*Source passage:*
——

The foregoing authority relates to an accused person who could not speak English and therefore ought to have been afforded an interpreter; this court held that having not protested against the failure to comply with the Constitutional procedure at the trial, the appellant could not be heard to complain at this stage especially where he was all along represented by counsel. By parity of reasoning, since the appellant did not object to the competence of count 4 at the trial court, he cannot as rightly submitted by the learned respondent’s counsel be allowed to raise same at this stage. It is far too late in the day with the door having been firmly closed and sealed.

The learned respondent’s counsel also related familiarly to the provisions of Sections 213 and 214(1) of the Criminal Procedure Code Act Cap 491 Laws of the Federation of Nigeria (Abuja). On a careful perusal and consideration of the two connecting provisions, the confirmation of the findings by the lower court at page 1234 reproduced supra is obvious. That is to say while the former provision lays that a person accused of several offences of the same or similar character, may be charged with and tried at one trial for any number thereof the latter provides that if a series of acts so connected together as to form the same transaction is alleged, the accused may be charged with and tried at one trial for every offence which he would have committed if all such acts or someone or more of them without the rest were proved.

By the very nature of count 4, it cannot be excised from the other preceding counts as it arose from the same transaction and was incidental to the offences the fiat empowered the law firm of Chief Afe Babalola SAN & Co. to prosecute.

For further expatiation, recourse could be had on the authority of the case of Attorney-General, Ondo State V. Attorney-General, Federation (2002) 9 NWLR (Pt. 772) 222 at 335 where it was held by this court that-

“every grant of power includes by implication all such other powers as are reasonably incidental thereto and not expressly excluded.”

It would appear that the said laid down principle had received legislative recognition in Section 10(2) of the Interpretation Act, Cap 192, Laws of the Federation of Nigeria, 1990, which reproduction states:-

“10(2) An enactment which confers power to any act shall be construed as also conferring all such other powers as are reasonably necessary to enable that act to be done or are incidental to the doing of it.”

——

*Recorded information:*
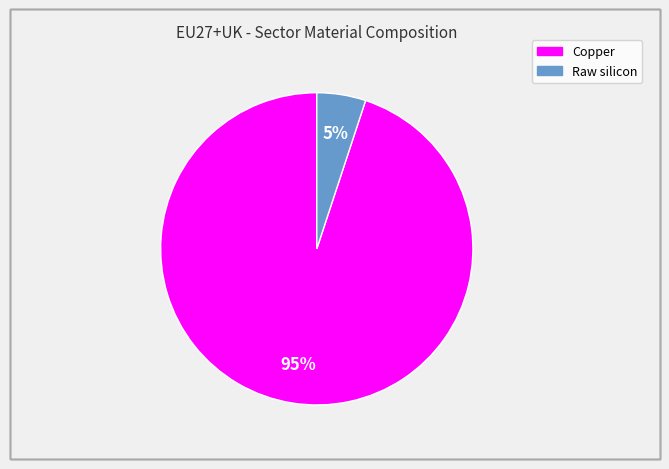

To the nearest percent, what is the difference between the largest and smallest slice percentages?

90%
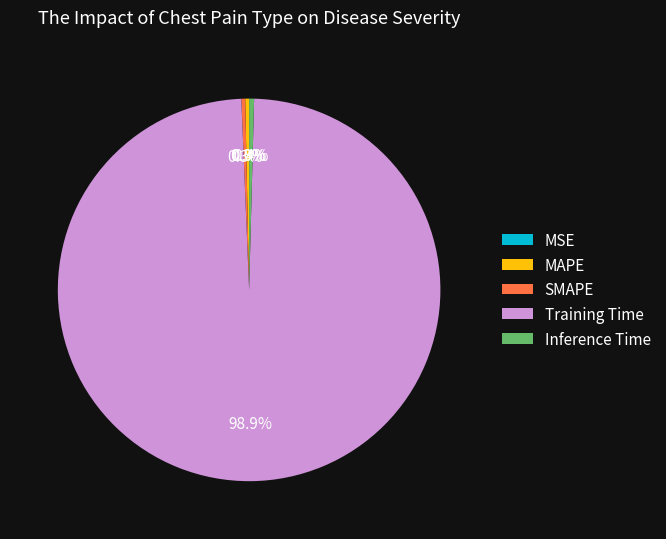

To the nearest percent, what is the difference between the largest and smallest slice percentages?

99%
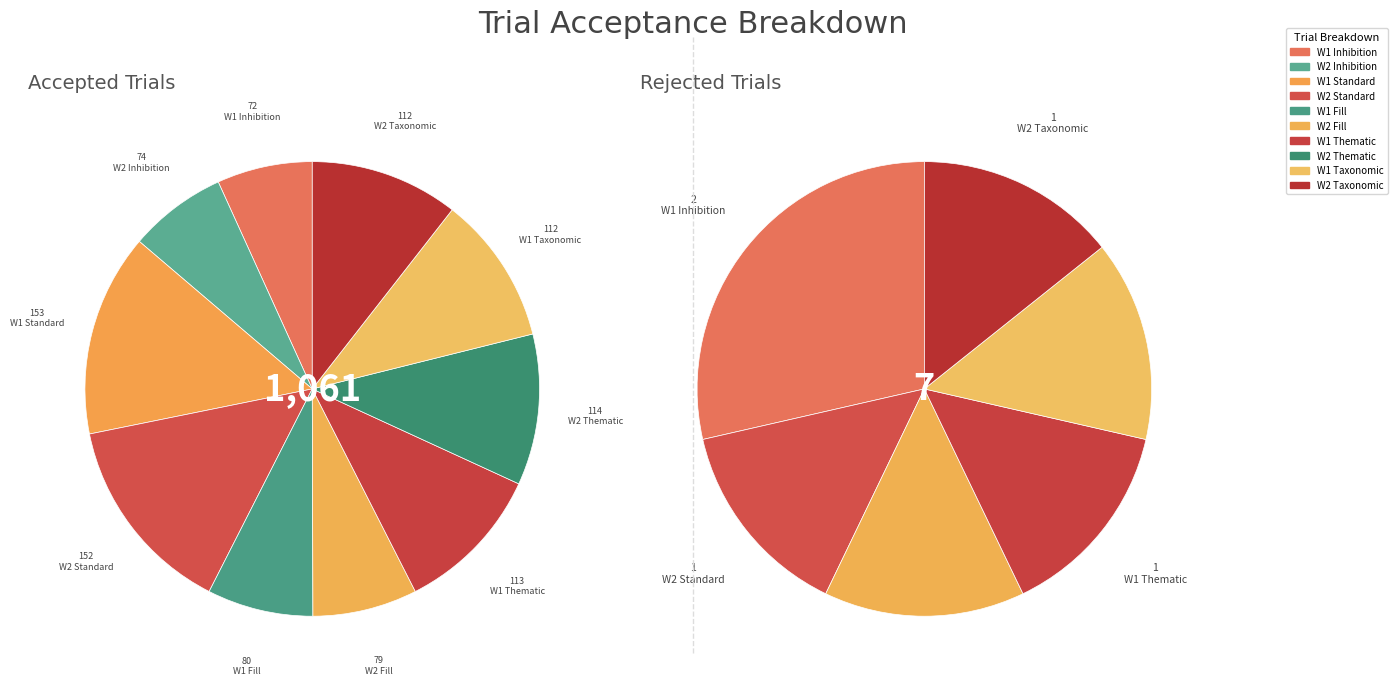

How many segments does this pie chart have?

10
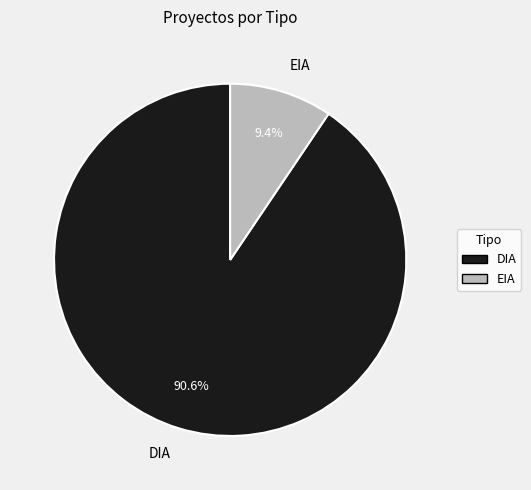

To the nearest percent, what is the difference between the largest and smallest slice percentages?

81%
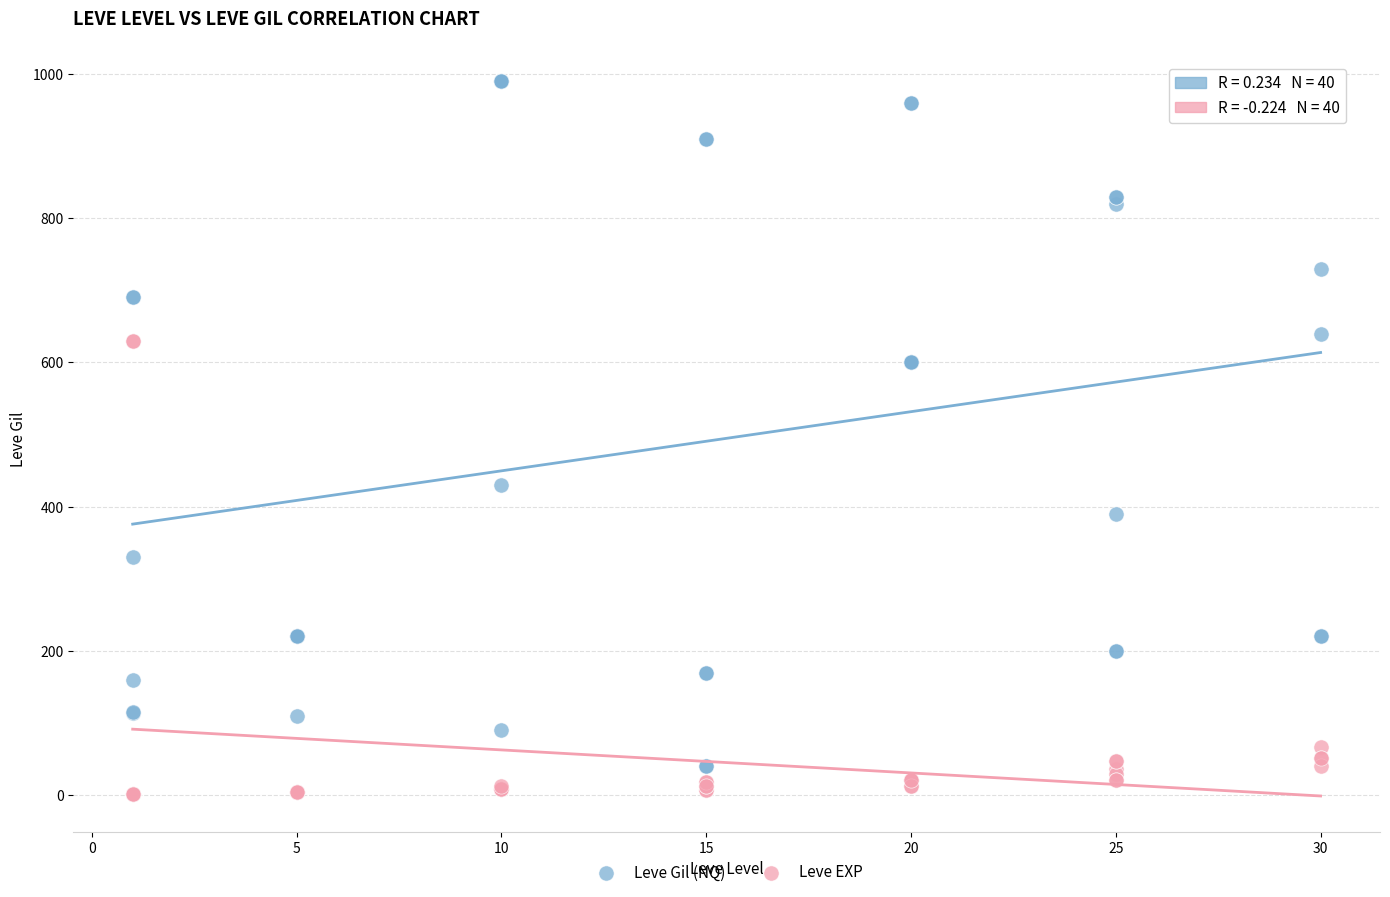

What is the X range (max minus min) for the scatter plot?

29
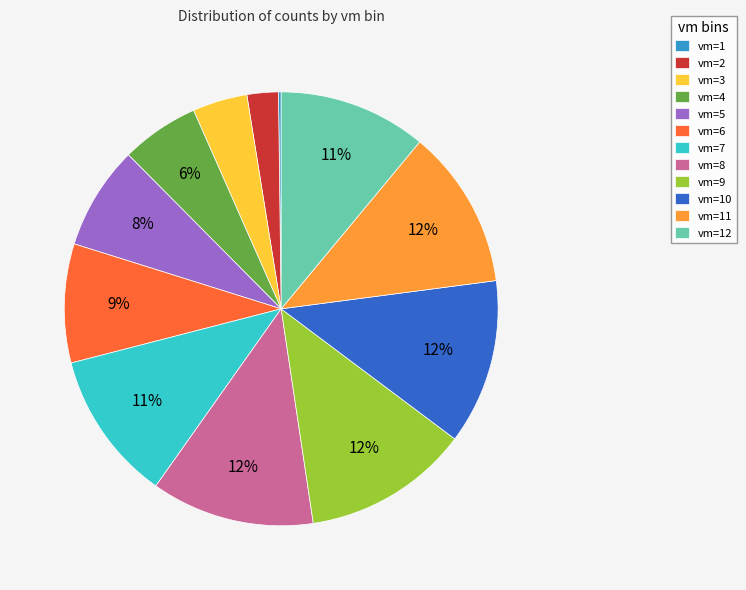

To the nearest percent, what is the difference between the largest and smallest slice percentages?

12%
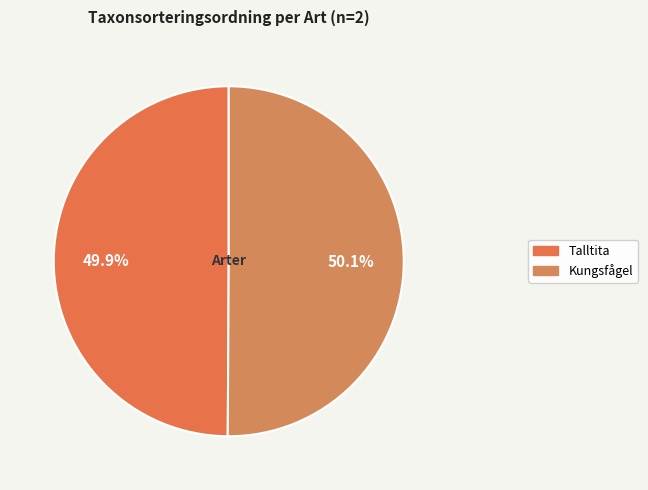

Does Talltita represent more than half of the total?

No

——

*Directions for this task:*
Turn the paragraph of the judgment excerpt that begins "The learned respondent's counsel also related" into a short bulleted list that keeps its main facts.

*The answer:*
- The respondent's counsel relied on Sections 213 and 214(1) of the Criminal Procedure Code Act Cap 491 Laws of the Federation of Nigeria (Abuja).
- Read together, the two provisions plainly confirm the lower court's findings at page 1234.
- Section 213: a person accused of several offences of the same or similar character may be charged with and tried at one trial for any number of them.
- Section 214(1): if a series of acts so connected as to form the same transaction is alleged, the accused may be charged with and tried at one trial for every offence he would have committed if all those acts, or one or more of them without the rest, were proved.